>>13492864Skyscrapers have this image of being a very efficient way of living, but they really aren't.
Getting people in and out is a pain in the ass and you need to waste tons of space for elevators.
Getting clean water in and sewage out is tricky and expensive due to hydrostatic pressure. The pumps and pressure relief valves you need for that are once again a waste of space and energy.
Every single pump and pressure relief valve is also a possible point of failure in the system.
Also most of these "biggest skyscraper known to man" projects often end up half empty because nobody wants to live there.

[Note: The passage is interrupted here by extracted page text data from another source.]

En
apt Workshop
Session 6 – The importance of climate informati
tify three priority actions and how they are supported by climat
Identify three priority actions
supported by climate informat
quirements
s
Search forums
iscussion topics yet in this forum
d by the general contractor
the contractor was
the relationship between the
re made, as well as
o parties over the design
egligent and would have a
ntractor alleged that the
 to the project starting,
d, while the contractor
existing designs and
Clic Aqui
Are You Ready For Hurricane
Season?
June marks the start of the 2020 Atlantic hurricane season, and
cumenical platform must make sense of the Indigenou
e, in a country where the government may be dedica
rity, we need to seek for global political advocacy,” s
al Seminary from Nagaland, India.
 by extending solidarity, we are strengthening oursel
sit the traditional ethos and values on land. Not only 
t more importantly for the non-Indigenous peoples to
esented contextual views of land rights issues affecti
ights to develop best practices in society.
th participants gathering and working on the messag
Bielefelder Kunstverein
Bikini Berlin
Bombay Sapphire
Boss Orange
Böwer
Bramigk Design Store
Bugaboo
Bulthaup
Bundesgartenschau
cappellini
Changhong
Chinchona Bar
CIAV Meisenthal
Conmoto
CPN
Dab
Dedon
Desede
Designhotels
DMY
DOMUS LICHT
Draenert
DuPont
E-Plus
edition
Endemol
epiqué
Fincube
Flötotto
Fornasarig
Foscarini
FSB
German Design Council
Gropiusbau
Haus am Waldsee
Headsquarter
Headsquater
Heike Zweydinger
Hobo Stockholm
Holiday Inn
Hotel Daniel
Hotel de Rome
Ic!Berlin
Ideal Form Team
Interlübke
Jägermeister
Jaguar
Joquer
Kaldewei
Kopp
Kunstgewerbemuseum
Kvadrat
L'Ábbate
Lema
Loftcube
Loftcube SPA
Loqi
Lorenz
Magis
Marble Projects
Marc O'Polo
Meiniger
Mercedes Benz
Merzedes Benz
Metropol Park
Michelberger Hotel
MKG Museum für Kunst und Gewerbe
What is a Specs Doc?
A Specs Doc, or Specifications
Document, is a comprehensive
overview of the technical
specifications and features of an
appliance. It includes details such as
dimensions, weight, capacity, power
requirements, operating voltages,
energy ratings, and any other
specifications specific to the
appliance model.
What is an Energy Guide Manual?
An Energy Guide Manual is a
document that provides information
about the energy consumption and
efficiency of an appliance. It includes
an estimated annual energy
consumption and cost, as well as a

Most of these problems apply to tower arcologies just as much as they apply to skyscrapers. Also if that one large building fails for some reason (natural disaster, or just deterioration over time), then you'll have to replace the entire thing, which would be incredibly inconvenient. Compare that to a densely populated city, where you just regularly demolish old buildings and replace them with new ones, thus keeping the city as a whole alive and running.
If your goal is to contain mankind into dense centers of civilization, then you don't even need arcologies either. If you just copy-pasted manhattan, for example, you could fit 9 billion people into an area of about half the size of texas. Surely that's sufficient for your purposes?
Building ridiculously tall buildings is only done to flex on your fellow billionaire CEOs, it serves no practical purpose.